_What is required:_
All the entries that follow must be written out again exactly.

(Stored data)
****************
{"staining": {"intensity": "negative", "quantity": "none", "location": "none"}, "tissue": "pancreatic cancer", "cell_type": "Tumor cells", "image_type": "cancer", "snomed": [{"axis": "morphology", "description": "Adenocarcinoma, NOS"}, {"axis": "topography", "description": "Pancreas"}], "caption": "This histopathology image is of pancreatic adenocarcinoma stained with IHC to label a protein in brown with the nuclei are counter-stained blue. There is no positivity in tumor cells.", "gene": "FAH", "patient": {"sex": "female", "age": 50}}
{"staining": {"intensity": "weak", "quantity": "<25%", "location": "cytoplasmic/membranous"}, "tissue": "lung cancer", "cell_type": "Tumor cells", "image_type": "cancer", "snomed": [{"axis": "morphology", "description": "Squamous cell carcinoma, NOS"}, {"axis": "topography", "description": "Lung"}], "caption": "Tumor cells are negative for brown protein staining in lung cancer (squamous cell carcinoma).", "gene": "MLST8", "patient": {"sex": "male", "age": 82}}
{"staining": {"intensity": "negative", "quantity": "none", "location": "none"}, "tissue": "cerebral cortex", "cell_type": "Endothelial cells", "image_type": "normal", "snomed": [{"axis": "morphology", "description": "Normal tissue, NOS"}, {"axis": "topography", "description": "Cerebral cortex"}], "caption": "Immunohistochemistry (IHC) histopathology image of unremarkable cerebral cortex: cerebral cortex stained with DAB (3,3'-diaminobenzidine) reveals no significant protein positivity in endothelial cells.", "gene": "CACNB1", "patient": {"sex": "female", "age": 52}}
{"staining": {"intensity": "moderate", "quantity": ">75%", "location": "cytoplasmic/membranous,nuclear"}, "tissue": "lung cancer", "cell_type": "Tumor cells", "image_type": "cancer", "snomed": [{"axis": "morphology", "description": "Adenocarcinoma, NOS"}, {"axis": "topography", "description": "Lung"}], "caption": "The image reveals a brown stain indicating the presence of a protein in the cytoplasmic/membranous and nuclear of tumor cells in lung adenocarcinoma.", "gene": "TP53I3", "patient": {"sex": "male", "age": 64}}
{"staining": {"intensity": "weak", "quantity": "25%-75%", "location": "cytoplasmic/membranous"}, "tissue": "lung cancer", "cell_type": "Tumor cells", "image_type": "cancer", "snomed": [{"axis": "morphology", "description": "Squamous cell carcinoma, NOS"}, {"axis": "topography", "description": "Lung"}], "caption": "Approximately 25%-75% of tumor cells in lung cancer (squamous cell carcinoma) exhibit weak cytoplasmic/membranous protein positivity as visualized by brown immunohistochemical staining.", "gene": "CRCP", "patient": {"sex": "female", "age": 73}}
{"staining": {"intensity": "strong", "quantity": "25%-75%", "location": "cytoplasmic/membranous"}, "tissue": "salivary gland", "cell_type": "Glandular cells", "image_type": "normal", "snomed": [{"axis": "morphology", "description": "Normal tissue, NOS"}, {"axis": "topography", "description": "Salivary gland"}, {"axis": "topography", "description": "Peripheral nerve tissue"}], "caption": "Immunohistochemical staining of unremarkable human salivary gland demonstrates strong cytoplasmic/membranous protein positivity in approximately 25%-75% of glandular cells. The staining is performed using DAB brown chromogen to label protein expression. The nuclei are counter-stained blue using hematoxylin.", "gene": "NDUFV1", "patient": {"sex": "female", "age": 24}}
****************
_Written reply:_
{"staining": {"intensity": "negative", "quantity": "none", "location": "none"}, "tissue": "pancreatic cancer", "cell_type": "Tumor cells", "image_type": "cancer", "snomed": [{"axis": "morphology", "description": "Adenocarcinoma, NOS"}, {"axis": "topography", "description": "Pancreas"}], "caption": "This histopathology image is of pancreatic adenocarcinoma stained with IHC to label a protein in brown with the nuclei are counter-stained blue. There is no positivity in tumor cells.", "gene": "FAH", "patient": {"sex": "female", "age": 50}}
{"staining": {"intensity": "weak", "quantity": "<25%", "location": "cytoplasmic/membranous"}, "tissue": "lung cancer", "cell_type": "Tumor cells", "image_type": "cancer", "snomed": [{"axis": "morphology", "description": "Squamous cell carcinoma, NOS"}, {"axis": "topography", "description": "Lung"}], "caption": "Tumor cells are negative for brown protein staining in lung cancer (squamous cell carcinoma).", "gene": "MLST8", "patient": {"sex": "male", "age": 82}}
{"staining": {"intensity": "negative", "quantity": "none", "location": "none"}, "tissue": "cerebral cortex", "cell_type": "Endothelial cells", "image_type": "normal", "snomed": [{"axis": "morphology", "description": "Normal tissue, NOS"}, {"axis": "topography", "description": "Cerebral cortex"}], "caption": "Immunohistochemistry (IHC) histopathology image of unremarkable cerebral cortex: cerebral cortex stained with DAB (3,3'-diaminobenzidine) reveals no significant protein positivity in endothelial cells.", "gene": "CACNB1", "patient": {"sex": "female", "age": 52}}
{"staining": {"intensity": "moderate", "quantity": ">75%", "location": "cytoplasmic/membranous,nuclear"}, "tissue": "lung cancer", "cell_type": "Tumor cells", "image_type": "cancer", "snomed": [{"axis": "morphology", "description": "Adenocarcinoma, NOS"}, {"axis": "topography", "description": "Lung"}], "caption": "The image reveals a brown stain indicating the presence of a protein in the cytoplasmic/membranous and nuclear of tumor cells in lung adenocarcinoma.", "gene": "TP53I3", "patient": {"sex": "male", "age": 64}}
{"staining": {"intensity": "weak", "quantity": "25%-75%", "location": "cytoplasmic/membranous"}, "tissue": "lung cancer", "cell_type": "Tumor cells", "image_type": "cancer", "snomed": [{"axis": "morphology", "description": "Squamous cell carcinoma, NOS"}, {"axis": "topography", "description": "Lung"}], "caption": "Approximately 25%-75% of tumor cells in lung cancer (squamous cell carcinoma) exhibit weak cytoplasmic/membranous protein positivity as visualized by brown immunohistochemical staining.", "gene": "CRCP", "patient": {"sex": "female", "age": 73}}
{"staining": {"intensity": "strong", "quantity": "25%-75%", "location": "cytoplasmic/membranous"}, "tissue": "salivary gland", "cell_type": "Glandular cells", "image_type": "normal", "snomed": [{"axis": "morphology", "description": "Normal tissue, NOS"}, {"axis": "topography", "description": "Salivary gland"}, {"axis": "topography", "description": "Peripheral nerve tissue"}], "caption": "Immunohistochemical staining of unremarkable human salivary gland demonstrates strong cytoplasmic/membranous protein positivity in approximately 25%-75% of glandular cells. The staining is performed using DAB brown chromogen to label protein expression. The nuclei are counter-stained blue using hematoxylin.", "gene": "NDUFV1", "patient": {"sex": "female", "age": 24}}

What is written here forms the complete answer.